Ethik, Naturrecht
Das Naturrecht
(lat. lex naturalis, ius naturale) bezeichnet jenes Recht, das gewissermaßen schon in der Natur der Dinge und somit auch in der Natur der menschlichen Vernunft vorgegeben ist, und das somit als die verbindliche Grundlage der Menschenrechte und des Völkerrechts angesehen werden kann.
Demgegenüber behauptet der Rechtspositivismus, alles Recht sei nur vom Menschen bzw. von menschlichen Gesetzgebern entworfen und vorgegeben, und bestehe somit ohne transzendentale Grundlage.
Alleine schon das dem Rechtsempfinden immanente Verlangen, daß das, was Recht ist, immer und überall zu gelten habe, verweist auf die Absolutheit des Rechtes, und somit auch auf den wahrhaft absoluten Gesetzgeber selbst, nämlich auf Gott. Diese Ansicht wird von der christlichen Philosophie, so besonders vom hl. Augustinus und vom hl. Thomas von Aquin vorbildlich herausgearbeitet, wenn sie das Naturrecht als jenes Recht definieren, das dem Menschen von Natur aus verbindlich und somit auch als unveränderbar vorgegeben ist, und das somit nicht auf das menschliche Belieben oder auf bloße Gewohnheit zurückzuführen ist.
Das Naturrecht hat seine eigentliche Grundlage in der lex aeterna, d.h. im ewigen Gesetz, welches als der Inbegriff des göttlichen Willens und der göttlichen Vernunft zugleich gilt.

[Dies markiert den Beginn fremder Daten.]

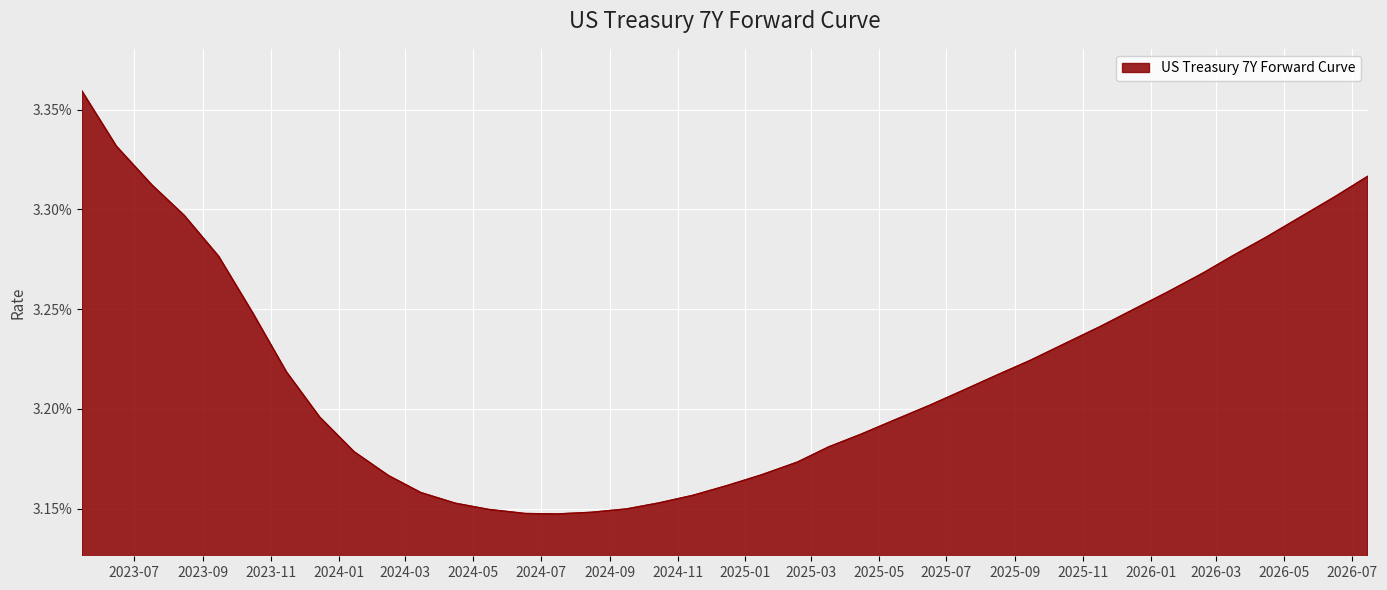

Does the chart have visible grid lines?

Yes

Seinen schönsten und zugleich klarsten Ausdruck findet das ewige Gesetz und das Naturrecht im sogen. Doppelgebot der Bibel: “Du sollst Gott, deinen Herrn lieben von ganzem Herzen, von ganzer Seele und von ganzem Gemüte. Dies ist das vornehmste und größte Gebot. Das andere aber ist ihm gleich: Du sollst deinen Nächsten lieben wie dich selbst“ (Matthäus 22:37, 38, 39).
Entsprechend des transzendentalen Charakters der sittlichen Forderung kann das Naturrecht nicht nur von Christen oder von an die Existenz Gottes glaubenden Menschen, sondern von allen Menschen, sofern sie die menschliche Vernunft teilen, erkannt und auch gefordert werden.
Das Gemeinwohl
(„bonum commune“) bezeichnet nach Thomas von Aquin das, „was für alle Geschöpfe gut ist und wonach alle naturgemäß streben“, also letzten Endes Gott. So ist mit dem „Gemeinwohl“ ausgedrückt, daß jene allumfassende Ordnung, in die Gott alle Kreatur, und allen voran den Menschen gestellt hat, auch als Norm aller sittlichen und rechtlichen Bestrebungen des Menschen zu gelten hat, individuell wie staatlicherseits.

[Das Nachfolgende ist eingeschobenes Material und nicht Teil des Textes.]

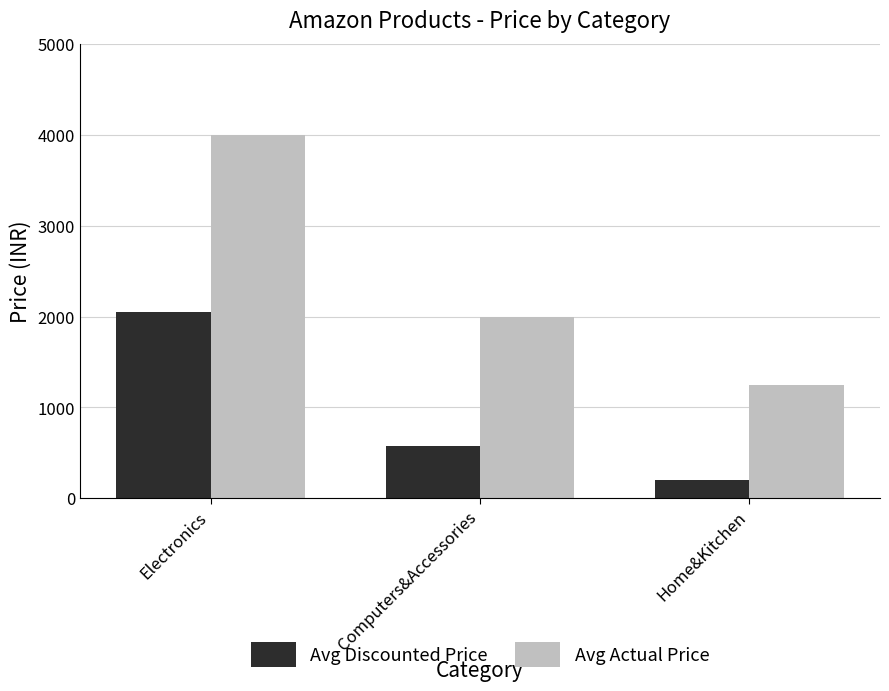

Reading right to left, transcribe all the data shown in this chart.

Avg Discounted Price: Home&Kitchen=199	Computers&Accessories=579	Electronics=2049
Avg Actual Price: Home&Kitchen=1245	Computers&Accessories=1999	Electronics=3999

Die Philosophen der Aufklärung dagegen (Rousseau) haben gemeint, das Gemeinwohl durch den Gemeinwillen (volonté générale) ersetzen zu müssen, um so die Grundlage allen Rechtes in die menschliche Hand, genauer gesagt in die Hand jener Minderheit zu legen, die die Macht hat, diese „Volonté générale“ für alle verbindlich zu interpretieren; ganz folgerichtig hat sich aus der damit gegebenen Ablösung des Rechtes von seiner absoluten Grundlage (Gott) die Terrorherrschaft des Menschen (zunächst der Jakobiner) über die übrigen Menschen ergeben.

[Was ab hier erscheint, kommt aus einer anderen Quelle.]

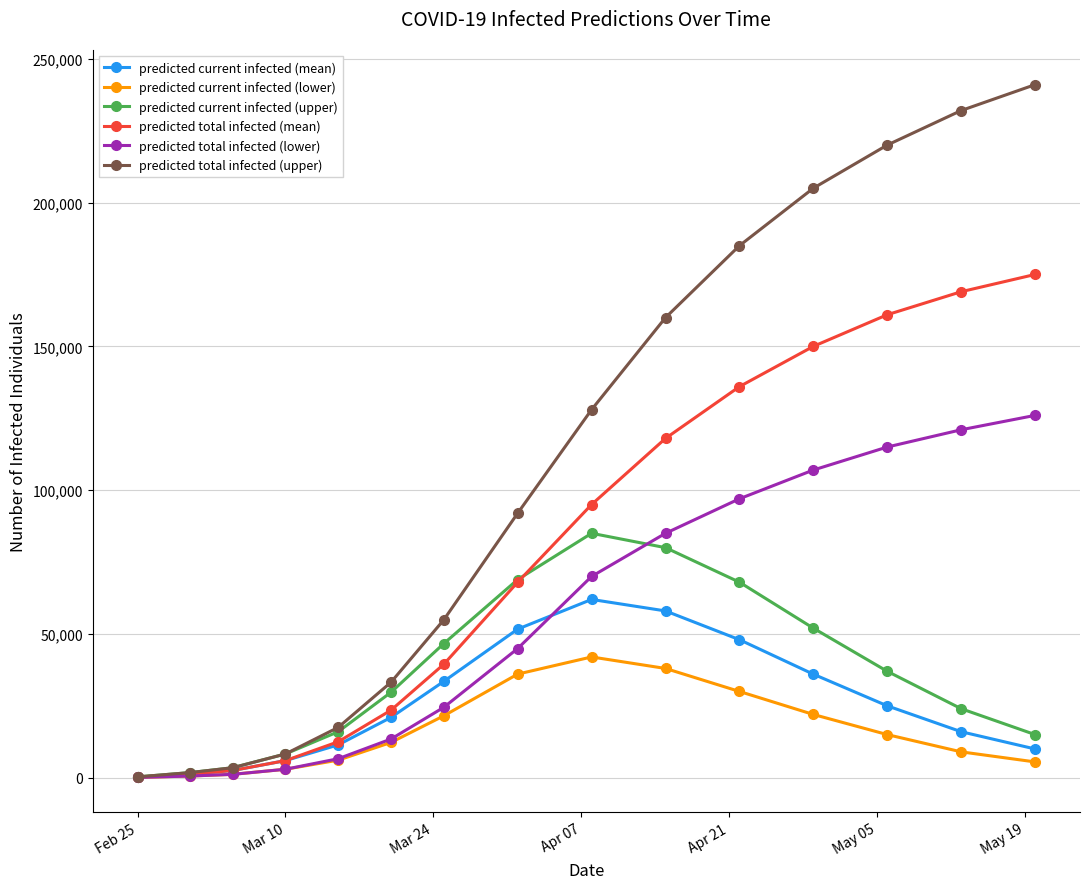

Which series has the largest total across all categories?

predicted total infected (upper)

In der heutigen Gesellschaft ist der Gedanke des Gemeinwohls weitgehend durch den Utilitarismus („gut ist, was nützlich ist“) und dem Pluralismus (wonach der mehr oder weniger freie Ausgleich der Interessen durch verschiedene Interessengruppen bestimmend ist) verdrängt – so daß mehr und mehr der faktische Besitz von politischer und physischer Macht (d.h. von Schußwaffen!) bestimmt, was als Recht zu gelten hat und was nicht, wodurch eine grenzenlose Manipulation ermöglicht wird.